If computing resources are adequate, and data volumes not too great, time sequences or animations may be used (both 3D and 4D).

Vertical cross-sections are routinely used, and also displayed using non-standard coordinates, such as flight levels, entropy or potential temperature. Some of the vertical coordinate systems are altitude based above the earth’s actual surface; others are above a nominal geoid and intersect the real orography.

Horizontal coordinate systems often use legislated conformal map projections, such as Mercator and Polar Stereographic, for navigational purposes. These are often calculated analytically on spherical geoids for speed. A high precision of positional accuracy is often inappropriate.

Geo-referencing coordinate systems used by NWP may be unconventional , with the North Pole in the Pacific and the Equator passing through Europe. The meridians and circles of latitude may also be ‘stretched’.

It is not only the spatial reference systems that may be considered abnormal. It is useful in meteorology to characterise physical properties that are statistically 'representative' in space and/or time, e.g. statistically aggregated in space, or summarised on a climatological interval.

Examples of the latter include 'average January temperature', or 'maximum hourly windspeed'. Modelling such quantities conceptually requires models for climatological intervals (e.g. 'Summer') and calendars (http://portal.opengeospatial.org/files/?artifact_id=25716).

Other temporal reference systems for meteorology include 360-day years that are used in climate simulations.

In meteorology and climatologies it is further common to run multiple simulations in the same temporal and spatial domain, each ‘perturbed’ with differing in the initial conditions. The objective is to identify statistically significant behaviour amongst the group of simulations. Whilst not a true coordinate reference system, there must be provisions to distinguish between these so-called ensemble model runs to enable users to identify dataset from a specific simulation or to perform statistical operations across the group of simulations (i.e. averages, means).

The presentation style and symbolism of some of these maps is legally mandated, in particular, for aviation.

All of the above has been developed over many years in bespoke turn-key applications and systems, but the potential now is to use more mainstream developments.

A number of OGC and ISO standards are have already been applied within the meteorology domain, including: GML, WMS, WFS, WCS, ISO19115 and ISO 19119. However, it is likely that almost all of the core OGC standards will have some contribution. For example, establishing catalogues and clearing-houses that expose domain-specific data and services will be essential in creating an effective network of meteorological data exchange ‘nodes’.

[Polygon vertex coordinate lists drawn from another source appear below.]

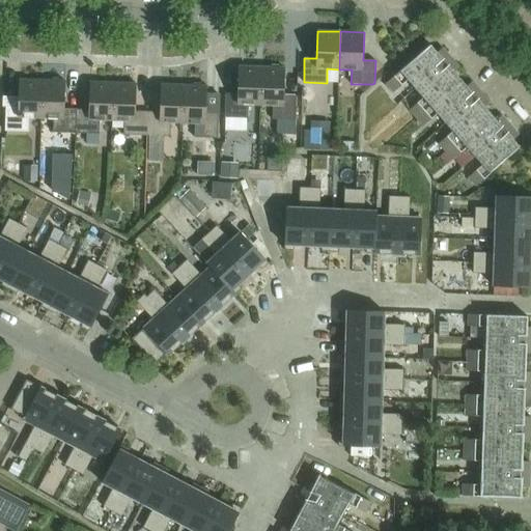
[(430,45),(387,83),(394,92),(408,81),(416,89),(451,58),(443,48),(438,53),(430,45)]
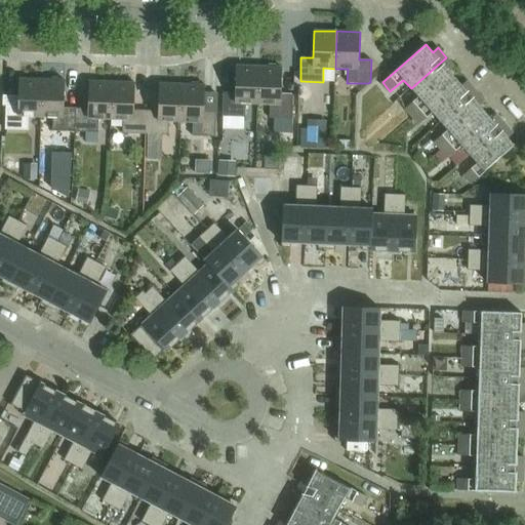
[(418,97),(405,109),(412,117),(455,79),(449,72),(454,67),(446,57),(411,88),(418,97)]
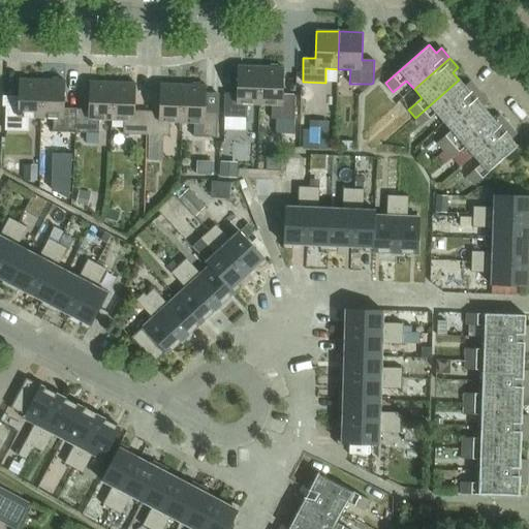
[(259,104),(261,67),(239,66),(238,94),(225,93),(224,118),(247,118),(248,104),(259,104)]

In order to apply these OGC and ISO standards to the meteorological domain, they need to be profiled appropriately. It is expected that a significant part of the standards work undertaken through the Meteorology DWG will focus on this task.

5.  Charter

The charter of this Working Group is to address conceptual, technical and institutional challenges posed by management and exchange of meteorological information, to interface with other OGC working groups which address technical areas that are affected by the meteorology problem, and to engage in outreach and communication with the meteorological information community.

5.1  Members

The Meteorology DWG seeks to be inclusive of all organisations and groups with a desire to contribute to the goal of interoperability within the meteorology and climate domains.

The DWG will be open to any OGC member at any time, in accordance with the OGC Policies and Procedures. Furthermore, the DWG will be open to any WMO member, and individuals / organisations affiliated to WMO (e.g. as invited members of Expert Teams).

5.2  Key Activities

In the course of fulfilling its Charter, the Meteorology DWG will:

1.  Engage with both the research community and the operational forecasting community, recognizing that these communities have different priorities. By encouraging the use of common standards in both communities the Met DWG will aim to ensure that advances within the research community can be transferred efficiently into operations.